This 2-category is $T\text{-Alg}$ for a 2-monad $T$ on the complete 2-category ${\rm Cat}^{\rightrightarrows}$. Thus, by results in section 2 of Blackwell-Kelly-Power's "Two-dimensional monad theory", it admits products, inserters, and equifiers, hence all PIE-limits.
I suspect you could generalize this to a suitable 2-category by Yoneda-embedding it into a presheaf 2-category so that there is a 2-monad to talk about, but I don't know offhand where it might be written down. (Although to define weak internal categories -- at least, of the sort that specialize directly to pseudo double categories -- you also need strict pullbacks, which aren't flexible.)
The generalization to flexible limits would follow from the first few remarks in section 7 of Bird-Kelly-Power-Street's "Flexible limits for 2-categories", which claim that $T\text{-Alg}$ admits flexible limits whenever $T$ is a flexible 2-monad, and that this is the case whenever $T$ has a presentation that avoids equalities of objects.
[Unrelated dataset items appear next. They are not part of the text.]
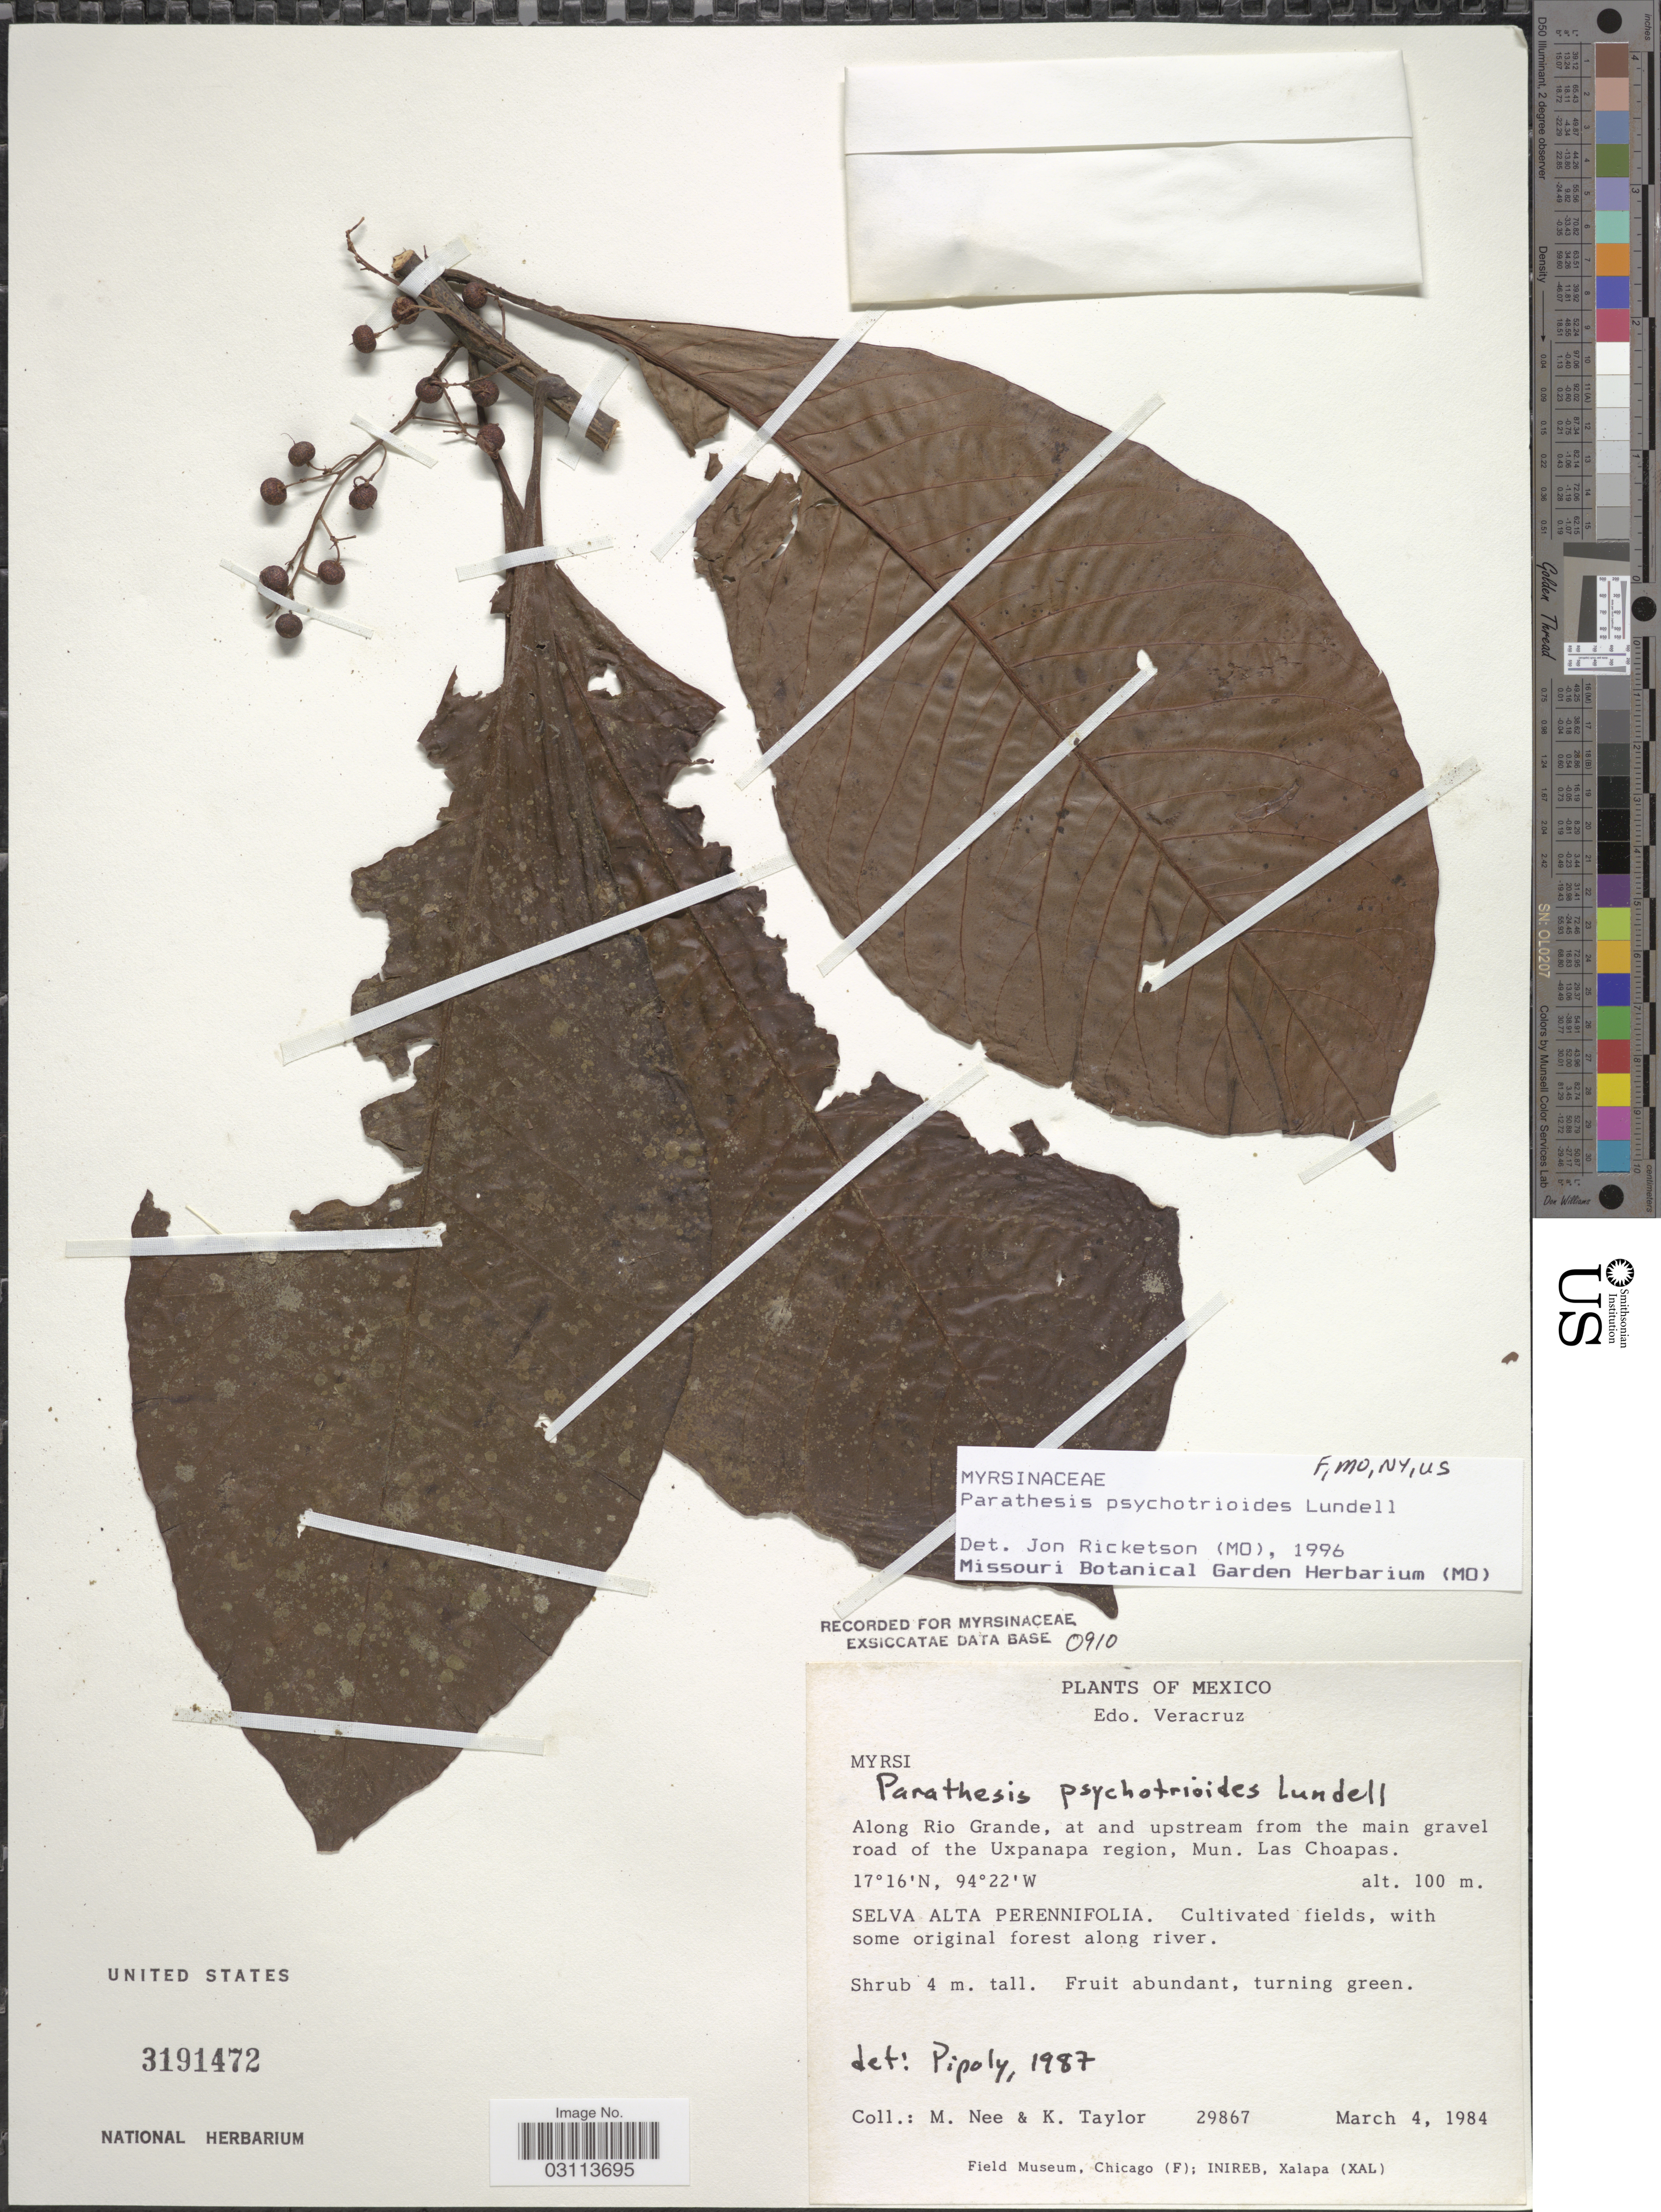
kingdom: Plantae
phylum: Tracheophyta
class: Magnoliopsida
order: Ericales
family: Primulaceae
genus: Parathesis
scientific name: Parathesis psychotrioides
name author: Lundell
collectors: M. Nee & K. Taylor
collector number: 29867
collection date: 1984-03-04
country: Mexico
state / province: Veracruz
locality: Along Rio Grande, at and upstream from the main gravel road of the Uxpanapa region, Mun. Las Choapas.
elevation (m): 100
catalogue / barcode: US 3191472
However, these remarks refer to a paper in-preparation called "Flexibility for 2-monads" which as far as I know never appeared. The needed results may exist elsewhere in the 2-category theory literature, but unfortunately I don't know where exactly.
Edit: It looks like the missing results appear in Lack's papers "On the monadicity of finitary monads" and "Homotopy-theoretic aspects of 2-monads".